Which, now that I think about it, is a good thing for you to keep in mind as you’re working on this. We have this tactical day-to-day reality of “how can I help Jenny, the 15-year-old who’s currently sleeping under an overpass, find a place to stay with some permanence?” And your project is to help us look at the big picture so that we can tell how well we’re doing in our endless series of day-to-day realities.
All right. Sorry for the philosophy there. One thing I’d like to have a handle on with analytics is what the circumstances are for clients on intake, so that we can correlate that with success rates. Like, are we more likely to be able to help kids who have been living on their friends’ couches than the kids who have been sleeping out of doors? Is there a substantial, consistent difference in how much staff time needs to be devoted, depending on what the person’s intake status was? Is there a difference in how stable we can help them become? As far as that goes, what *is* the range of possible living statuses that kids enter the program with? We don’t really know in any systematic way.
As a program director, I’d also be interested in data on which of my case workers are particularly effective — I guess for that to work, we’d need to find a way to quantify effectiveness, of course. Some tangle of time spent per case versus placement rate for client versus stability of outcome, I’m not sure. But if we had an answer for that, we could look at the most effective case workers and see what it is they’re doing right. And from there, maybe try to work up some best practices that we could share with case workers who aren’t as effective. Lots of pitfalls and cans of worms working that way, of course, but I think it could be really helpful if we did it intelligently and carefully.
It’s hard for me to think about my job in terms of analytics. Because to me that just means cold data, and this job is all about people and their stories. But I’ve heard people talk about how data tells stories of its own, so I guess that’s the way I need to look at this.

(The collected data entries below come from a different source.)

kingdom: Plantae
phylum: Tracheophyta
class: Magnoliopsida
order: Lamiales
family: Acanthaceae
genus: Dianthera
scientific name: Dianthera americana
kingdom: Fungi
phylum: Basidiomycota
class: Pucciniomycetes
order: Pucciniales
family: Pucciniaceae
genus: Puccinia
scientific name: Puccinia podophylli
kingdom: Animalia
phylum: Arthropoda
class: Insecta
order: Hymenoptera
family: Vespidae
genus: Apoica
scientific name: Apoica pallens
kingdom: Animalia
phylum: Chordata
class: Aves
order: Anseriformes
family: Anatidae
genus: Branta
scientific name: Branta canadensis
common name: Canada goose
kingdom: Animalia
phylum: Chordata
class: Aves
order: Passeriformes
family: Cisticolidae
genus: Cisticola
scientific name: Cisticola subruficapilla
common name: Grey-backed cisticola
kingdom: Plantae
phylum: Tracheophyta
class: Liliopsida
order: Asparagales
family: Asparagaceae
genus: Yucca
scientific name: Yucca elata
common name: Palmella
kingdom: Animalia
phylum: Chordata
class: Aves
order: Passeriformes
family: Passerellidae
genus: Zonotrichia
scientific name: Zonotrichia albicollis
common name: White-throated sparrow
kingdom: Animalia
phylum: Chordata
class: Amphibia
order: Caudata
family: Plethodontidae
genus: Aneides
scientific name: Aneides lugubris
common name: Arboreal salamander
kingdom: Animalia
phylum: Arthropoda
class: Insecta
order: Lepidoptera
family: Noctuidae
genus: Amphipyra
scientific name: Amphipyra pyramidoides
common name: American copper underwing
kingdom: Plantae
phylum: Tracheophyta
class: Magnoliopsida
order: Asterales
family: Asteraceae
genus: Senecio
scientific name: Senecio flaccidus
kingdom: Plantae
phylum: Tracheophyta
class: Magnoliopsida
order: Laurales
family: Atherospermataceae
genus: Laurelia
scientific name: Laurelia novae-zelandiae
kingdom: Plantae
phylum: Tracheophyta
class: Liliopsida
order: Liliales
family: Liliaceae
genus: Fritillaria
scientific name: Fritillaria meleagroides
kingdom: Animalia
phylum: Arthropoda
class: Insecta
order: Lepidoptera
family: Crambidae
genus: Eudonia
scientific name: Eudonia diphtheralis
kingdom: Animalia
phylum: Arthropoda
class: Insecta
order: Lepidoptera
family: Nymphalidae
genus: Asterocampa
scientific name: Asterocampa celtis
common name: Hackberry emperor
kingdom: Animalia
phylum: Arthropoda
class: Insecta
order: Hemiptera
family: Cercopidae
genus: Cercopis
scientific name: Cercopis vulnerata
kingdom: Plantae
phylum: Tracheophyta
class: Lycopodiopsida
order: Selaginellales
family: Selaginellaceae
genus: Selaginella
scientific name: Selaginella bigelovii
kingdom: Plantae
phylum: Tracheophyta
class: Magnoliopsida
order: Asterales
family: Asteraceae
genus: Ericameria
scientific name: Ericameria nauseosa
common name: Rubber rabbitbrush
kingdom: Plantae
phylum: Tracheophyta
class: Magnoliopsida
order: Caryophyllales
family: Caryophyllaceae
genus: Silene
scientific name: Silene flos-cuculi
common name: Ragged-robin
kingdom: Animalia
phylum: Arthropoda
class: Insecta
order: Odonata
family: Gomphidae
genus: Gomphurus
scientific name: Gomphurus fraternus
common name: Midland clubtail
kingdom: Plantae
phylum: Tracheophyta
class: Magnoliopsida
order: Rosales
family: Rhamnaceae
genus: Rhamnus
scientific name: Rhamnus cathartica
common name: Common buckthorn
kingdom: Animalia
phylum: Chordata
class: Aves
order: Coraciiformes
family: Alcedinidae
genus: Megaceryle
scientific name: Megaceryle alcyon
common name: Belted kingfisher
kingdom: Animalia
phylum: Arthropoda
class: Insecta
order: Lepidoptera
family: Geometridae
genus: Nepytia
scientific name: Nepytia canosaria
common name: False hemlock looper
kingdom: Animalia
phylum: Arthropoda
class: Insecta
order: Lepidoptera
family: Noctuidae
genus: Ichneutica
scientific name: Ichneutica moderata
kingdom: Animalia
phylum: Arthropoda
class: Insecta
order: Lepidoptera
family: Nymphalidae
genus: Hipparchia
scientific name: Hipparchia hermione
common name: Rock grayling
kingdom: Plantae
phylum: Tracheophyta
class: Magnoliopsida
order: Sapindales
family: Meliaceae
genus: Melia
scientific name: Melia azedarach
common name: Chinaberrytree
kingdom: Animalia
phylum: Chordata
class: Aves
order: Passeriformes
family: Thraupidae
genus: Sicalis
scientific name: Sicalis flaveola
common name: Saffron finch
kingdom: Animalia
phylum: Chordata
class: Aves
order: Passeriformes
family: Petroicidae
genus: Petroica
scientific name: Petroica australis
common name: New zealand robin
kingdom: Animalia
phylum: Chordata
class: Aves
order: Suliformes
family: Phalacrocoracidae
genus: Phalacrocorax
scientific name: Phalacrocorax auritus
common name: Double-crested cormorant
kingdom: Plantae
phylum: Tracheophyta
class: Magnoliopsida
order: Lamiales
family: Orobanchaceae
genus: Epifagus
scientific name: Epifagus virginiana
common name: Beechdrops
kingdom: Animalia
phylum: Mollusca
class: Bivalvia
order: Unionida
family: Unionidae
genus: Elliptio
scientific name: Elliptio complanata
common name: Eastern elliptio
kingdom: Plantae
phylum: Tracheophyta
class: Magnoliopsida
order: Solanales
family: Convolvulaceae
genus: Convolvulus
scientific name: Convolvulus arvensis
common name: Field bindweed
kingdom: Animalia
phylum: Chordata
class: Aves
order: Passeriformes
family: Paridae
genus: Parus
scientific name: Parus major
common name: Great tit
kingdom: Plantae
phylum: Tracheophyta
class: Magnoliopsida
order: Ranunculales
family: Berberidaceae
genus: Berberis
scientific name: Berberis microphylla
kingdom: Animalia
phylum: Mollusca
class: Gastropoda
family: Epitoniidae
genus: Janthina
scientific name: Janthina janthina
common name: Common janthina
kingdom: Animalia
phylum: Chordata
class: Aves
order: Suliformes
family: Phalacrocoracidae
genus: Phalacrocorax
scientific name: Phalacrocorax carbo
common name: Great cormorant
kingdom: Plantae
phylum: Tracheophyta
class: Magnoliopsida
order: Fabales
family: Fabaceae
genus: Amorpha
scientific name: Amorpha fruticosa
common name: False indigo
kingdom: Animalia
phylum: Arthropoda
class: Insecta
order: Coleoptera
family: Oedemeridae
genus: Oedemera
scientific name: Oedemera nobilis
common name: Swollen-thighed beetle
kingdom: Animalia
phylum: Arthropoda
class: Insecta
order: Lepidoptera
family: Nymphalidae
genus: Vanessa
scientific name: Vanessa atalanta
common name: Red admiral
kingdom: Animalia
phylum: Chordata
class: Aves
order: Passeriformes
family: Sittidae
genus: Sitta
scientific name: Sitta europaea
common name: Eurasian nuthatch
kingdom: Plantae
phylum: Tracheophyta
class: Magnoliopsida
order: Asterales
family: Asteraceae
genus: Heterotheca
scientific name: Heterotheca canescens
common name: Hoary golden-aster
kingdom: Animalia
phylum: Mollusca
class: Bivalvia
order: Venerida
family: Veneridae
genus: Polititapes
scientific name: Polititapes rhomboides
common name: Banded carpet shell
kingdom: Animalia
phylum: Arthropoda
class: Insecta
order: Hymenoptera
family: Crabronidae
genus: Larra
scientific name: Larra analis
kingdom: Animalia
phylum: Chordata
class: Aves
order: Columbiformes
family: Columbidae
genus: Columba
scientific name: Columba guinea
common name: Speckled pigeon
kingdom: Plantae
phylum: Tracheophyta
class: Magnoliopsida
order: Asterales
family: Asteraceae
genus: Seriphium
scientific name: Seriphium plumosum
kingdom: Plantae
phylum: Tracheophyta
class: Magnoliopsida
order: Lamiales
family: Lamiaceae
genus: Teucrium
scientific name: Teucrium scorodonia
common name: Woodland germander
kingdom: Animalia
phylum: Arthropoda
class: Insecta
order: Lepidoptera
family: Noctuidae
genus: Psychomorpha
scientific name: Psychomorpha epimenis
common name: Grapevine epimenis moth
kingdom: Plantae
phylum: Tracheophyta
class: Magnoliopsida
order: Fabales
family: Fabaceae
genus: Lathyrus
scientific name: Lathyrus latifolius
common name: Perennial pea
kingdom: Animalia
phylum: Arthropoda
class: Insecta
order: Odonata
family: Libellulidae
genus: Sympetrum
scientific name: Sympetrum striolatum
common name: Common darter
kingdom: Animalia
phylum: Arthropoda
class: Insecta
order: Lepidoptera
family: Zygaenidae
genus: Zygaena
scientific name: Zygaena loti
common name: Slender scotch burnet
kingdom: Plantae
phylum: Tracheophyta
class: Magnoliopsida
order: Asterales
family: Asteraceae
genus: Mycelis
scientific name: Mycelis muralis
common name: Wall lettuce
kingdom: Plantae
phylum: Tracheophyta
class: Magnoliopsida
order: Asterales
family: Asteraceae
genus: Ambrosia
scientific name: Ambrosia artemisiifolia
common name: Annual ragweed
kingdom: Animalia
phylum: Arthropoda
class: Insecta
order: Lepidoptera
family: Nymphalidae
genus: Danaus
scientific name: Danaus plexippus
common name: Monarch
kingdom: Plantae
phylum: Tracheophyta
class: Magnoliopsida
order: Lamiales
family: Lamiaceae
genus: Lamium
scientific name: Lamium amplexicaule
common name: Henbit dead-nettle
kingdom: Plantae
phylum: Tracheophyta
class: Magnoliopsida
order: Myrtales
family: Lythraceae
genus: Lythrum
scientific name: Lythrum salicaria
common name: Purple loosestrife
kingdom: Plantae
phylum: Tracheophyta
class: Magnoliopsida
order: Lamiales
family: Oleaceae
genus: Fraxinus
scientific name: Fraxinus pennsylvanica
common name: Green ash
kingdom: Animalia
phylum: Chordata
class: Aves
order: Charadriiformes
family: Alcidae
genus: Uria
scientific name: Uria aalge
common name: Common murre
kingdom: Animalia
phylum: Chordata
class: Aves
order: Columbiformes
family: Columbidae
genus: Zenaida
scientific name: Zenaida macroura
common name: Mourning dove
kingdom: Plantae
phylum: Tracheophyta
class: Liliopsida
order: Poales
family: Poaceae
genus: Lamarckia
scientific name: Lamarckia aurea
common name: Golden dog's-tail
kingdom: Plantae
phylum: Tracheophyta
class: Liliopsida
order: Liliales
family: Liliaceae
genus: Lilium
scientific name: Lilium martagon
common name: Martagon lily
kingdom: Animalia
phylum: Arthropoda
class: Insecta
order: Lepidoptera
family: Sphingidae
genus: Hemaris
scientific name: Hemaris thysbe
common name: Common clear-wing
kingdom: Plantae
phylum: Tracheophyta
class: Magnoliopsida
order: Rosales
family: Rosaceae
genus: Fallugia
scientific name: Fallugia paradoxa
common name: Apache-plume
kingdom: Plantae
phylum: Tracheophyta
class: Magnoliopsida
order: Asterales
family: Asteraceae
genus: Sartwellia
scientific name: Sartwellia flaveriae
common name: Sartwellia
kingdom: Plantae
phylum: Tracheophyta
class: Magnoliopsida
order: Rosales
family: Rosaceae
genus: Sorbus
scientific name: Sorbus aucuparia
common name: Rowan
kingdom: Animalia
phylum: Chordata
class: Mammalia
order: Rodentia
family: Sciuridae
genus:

So, if I try to think about things I’d like to know about…I guess I’d like it if we could try to figure out what individual things are important about the teens we work with, in terms of making a difference in how they wind up in the program and how able we are to help them. Does that make sense? Like, the question I’m trying to answer is “what do these teens have in common or not in common, and how does that affect them?”
We gather a lot of basic information now that we don’t do enough with: name, age, DOB, last permanent address, stuff like that, but also a lot of detailed background information that goes deeper into their family situation before they came into the program. But then the data just sits there and we don’t do anything with it, don’t use it to dig into the bigger questions. Like, what if we looked at the data and saw that, say, Latino kids with divorced parents are more likely come into the program. I could see that being useful for us in the day-to-day working of the program, and it seems like that would turn around and help you figure out how effective the program as a whole was for different populations. I think.
On the other hand, I can see some privacy risks there, if we’re gathering and storing that much information. And as case managers, we’d need to be very careful not to be intrusive or cold or off-putting as we gathered that information. But these seem like solvable problems to me.